(Beginning of Records for this exercise)

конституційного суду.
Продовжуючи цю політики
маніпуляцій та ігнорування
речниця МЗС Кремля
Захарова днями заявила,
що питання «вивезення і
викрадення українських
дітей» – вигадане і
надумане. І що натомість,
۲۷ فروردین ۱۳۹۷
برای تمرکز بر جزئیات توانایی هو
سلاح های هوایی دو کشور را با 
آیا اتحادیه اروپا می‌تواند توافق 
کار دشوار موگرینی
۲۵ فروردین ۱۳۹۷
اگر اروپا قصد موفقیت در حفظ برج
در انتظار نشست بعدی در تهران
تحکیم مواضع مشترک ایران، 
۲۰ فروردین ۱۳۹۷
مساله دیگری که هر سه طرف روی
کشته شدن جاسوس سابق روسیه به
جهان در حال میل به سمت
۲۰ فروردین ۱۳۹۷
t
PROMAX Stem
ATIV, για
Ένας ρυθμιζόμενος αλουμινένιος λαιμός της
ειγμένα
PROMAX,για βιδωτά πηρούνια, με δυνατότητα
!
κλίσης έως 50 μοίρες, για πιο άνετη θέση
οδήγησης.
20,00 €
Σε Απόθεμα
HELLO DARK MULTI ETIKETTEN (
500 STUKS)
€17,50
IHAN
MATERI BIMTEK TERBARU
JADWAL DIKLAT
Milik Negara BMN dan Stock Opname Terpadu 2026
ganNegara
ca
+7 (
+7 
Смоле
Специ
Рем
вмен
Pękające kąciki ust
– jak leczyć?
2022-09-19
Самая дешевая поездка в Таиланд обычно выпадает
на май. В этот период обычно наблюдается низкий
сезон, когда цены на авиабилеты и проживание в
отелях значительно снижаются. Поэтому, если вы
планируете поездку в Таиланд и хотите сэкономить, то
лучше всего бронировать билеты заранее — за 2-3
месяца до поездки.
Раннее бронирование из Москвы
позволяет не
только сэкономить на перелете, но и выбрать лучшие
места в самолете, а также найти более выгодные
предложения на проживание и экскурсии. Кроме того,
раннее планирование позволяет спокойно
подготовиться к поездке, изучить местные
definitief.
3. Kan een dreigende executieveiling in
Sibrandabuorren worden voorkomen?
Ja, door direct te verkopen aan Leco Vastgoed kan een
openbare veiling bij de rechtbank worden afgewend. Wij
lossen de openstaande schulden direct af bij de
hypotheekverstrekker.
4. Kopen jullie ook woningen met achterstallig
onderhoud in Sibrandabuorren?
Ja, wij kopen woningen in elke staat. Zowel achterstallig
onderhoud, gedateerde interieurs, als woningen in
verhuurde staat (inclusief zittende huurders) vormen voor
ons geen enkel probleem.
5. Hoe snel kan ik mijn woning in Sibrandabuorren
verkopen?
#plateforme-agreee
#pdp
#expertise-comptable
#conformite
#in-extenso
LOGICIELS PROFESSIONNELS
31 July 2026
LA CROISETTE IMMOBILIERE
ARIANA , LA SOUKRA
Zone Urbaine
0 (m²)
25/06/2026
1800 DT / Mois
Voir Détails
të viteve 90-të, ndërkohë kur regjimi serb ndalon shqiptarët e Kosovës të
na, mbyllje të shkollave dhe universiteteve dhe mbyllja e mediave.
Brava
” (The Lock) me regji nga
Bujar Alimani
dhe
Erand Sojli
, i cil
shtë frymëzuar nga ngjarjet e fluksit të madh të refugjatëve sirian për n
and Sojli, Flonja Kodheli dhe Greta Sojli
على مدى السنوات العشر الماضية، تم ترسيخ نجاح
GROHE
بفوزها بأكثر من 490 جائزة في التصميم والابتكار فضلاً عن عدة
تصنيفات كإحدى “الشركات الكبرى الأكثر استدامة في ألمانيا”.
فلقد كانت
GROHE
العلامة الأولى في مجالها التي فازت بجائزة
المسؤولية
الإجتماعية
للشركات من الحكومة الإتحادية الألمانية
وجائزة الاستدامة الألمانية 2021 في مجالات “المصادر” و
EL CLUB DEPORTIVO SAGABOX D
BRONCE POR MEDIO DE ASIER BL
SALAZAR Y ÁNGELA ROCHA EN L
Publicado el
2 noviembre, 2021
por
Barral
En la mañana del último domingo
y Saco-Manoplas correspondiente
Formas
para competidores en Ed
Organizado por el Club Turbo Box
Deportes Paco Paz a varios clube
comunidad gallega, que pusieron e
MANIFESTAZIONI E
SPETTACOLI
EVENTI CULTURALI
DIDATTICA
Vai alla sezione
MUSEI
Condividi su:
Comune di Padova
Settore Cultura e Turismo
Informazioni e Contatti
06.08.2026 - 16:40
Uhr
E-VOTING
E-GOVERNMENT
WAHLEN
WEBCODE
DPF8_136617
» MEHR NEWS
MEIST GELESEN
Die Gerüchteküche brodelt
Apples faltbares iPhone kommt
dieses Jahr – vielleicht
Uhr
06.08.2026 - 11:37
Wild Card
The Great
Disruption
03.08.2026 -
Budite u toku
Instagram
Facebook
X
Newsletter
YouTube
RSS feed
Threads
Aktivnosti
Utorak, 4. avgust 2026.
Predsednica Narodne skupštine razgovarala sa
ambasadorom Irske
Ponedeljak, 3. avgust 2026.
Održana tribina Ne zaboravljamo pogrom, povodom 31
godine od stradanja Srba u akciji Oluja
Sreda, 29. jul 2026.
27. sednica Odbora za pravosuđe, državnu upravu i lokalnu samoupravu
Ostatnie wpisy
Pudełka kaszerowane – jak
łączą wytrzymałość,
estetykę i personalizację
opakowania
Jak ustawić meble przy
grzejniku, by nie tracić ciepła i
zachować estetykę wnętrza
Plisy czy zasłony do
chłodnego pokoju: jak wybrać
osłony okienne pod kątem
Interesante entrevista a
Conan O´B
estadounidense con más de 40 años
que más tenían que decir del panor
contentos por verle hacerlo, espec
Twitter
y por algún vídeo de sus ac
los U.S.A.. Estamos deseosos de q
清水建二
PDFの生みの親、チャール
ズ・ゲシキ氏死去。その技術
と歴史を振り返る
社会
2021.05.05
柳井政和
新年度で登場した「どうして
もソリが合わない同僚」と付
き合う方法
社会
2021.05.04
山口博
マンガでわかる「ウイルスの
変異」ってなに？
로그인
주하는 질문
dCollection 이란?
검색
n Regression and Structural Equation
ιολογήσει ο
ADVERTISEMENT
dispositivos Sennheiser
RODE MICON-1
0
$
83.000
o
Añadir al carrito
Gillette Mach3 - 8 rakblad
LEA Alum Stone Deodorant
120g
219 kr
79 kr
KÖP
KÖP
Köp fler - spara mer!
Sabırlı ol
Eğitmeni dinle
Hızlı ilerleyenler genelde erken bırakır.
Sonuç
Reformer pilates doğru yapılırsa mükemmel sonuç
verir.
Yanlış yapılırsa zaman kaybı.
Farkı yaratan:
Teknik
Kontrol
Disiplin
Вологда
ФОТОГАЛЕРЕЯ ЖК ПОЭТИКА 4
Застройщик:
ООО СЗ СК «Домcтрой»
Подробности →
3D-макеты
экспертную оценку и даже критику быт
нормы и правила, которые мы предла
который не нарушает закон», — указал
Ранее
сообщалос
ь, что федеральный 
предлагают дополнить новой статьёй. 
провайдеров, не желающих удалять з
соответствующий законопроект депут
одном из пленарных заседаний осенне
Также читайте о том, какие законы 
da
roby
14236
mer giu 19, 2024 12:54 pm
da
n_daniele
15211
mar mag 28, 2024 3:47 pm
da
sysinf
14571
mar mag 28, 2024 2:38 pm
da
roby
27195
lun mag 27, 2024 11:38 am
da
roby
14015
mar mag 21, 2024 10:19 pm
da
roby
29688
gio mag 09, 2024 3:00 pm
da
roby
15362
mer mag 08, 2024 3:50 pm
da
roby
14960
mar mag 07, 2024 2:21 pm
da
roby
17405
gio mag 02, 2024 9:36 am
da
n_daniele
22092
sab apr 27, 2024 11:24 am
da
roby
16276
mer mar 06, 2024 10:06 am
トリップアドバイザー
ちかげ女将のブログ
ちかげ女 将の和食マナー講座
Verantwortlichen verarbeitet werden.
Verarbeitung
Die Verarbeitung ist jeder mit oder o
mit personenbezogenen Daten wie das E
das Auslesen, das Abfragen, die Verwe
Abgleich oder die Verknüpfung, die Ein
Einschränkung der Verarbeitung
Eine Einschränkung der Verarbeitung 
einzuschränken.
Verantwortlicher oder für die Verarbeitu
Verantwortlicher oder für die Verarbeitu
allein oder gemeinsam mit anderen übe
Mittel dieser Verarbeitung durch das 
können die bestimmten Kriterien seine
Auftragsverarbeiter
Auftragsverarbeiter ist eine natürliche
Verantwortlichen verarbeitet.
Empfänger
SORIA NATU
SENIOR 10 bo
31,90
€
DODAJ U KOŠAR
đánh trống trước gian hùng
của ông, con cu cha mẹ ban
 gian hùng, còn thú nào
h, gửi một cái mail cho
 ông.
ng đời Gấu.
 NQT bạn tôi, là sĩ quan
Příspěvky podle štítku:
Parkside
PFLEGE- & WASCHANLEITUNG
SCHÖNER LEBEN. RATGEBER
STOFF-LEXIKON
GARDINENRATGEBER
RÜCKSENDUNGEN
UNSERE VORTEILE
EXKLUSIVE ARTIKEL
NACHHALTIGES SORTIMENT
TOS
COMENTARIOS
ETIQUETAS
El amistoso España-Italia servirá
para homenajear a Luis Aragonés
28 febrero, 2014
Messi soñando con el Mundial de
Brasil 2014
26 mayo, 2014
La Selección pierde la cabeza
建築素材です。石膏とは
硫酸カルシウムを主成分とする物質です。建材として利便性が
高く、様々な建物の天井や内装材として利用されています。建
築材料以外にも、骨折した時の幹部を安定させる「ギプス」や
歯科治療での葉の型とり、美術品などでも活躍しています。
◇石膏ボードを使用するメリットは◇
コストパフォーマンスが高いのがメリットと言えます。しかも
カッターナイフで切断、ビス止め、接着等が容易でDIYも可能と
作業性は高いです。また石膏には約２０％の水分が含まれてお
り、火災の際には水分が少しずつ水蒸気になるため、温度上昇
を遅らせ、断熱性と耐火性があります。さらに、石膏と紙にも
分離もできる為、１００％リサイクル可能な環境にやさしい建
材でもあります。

(End of Records for this exercise)

▶ Job item
Update the entries from the first line up to and including the line with "مساله دیگری که هر سه طرف روی", replacing "речниця" with "представниця" and leaving everything else unchanged.

▶ Solution to this task
конституційного суду.
Продовжуючи цю політики
маніпуляцій та ігнорування
представниця МЗС Кремля
Захарова днями заявила,
що питання «вивезення і
викрадення українських
дітей» – вигадане і
надумане. І що натомість,
۲۷ فروردین ۱۳۹۷
برای تمرکز بر جزئیات توانایی هو
سلاح های هوایی دو کشور را با 
آیا اتحادیه اروپا می‌تواند توافق 
کار دشوار موگرینی
۲۵ فروردین ۱۳۹۷
اگر اروپا قصد موفقیت در حفظ برج
در انتظار نشست بعدی در تهران
تحکیم مواضع مشترک ایران، 
۲۰ فروردین ۱۳۹۷
مساله دیگری که هر سه طرف روی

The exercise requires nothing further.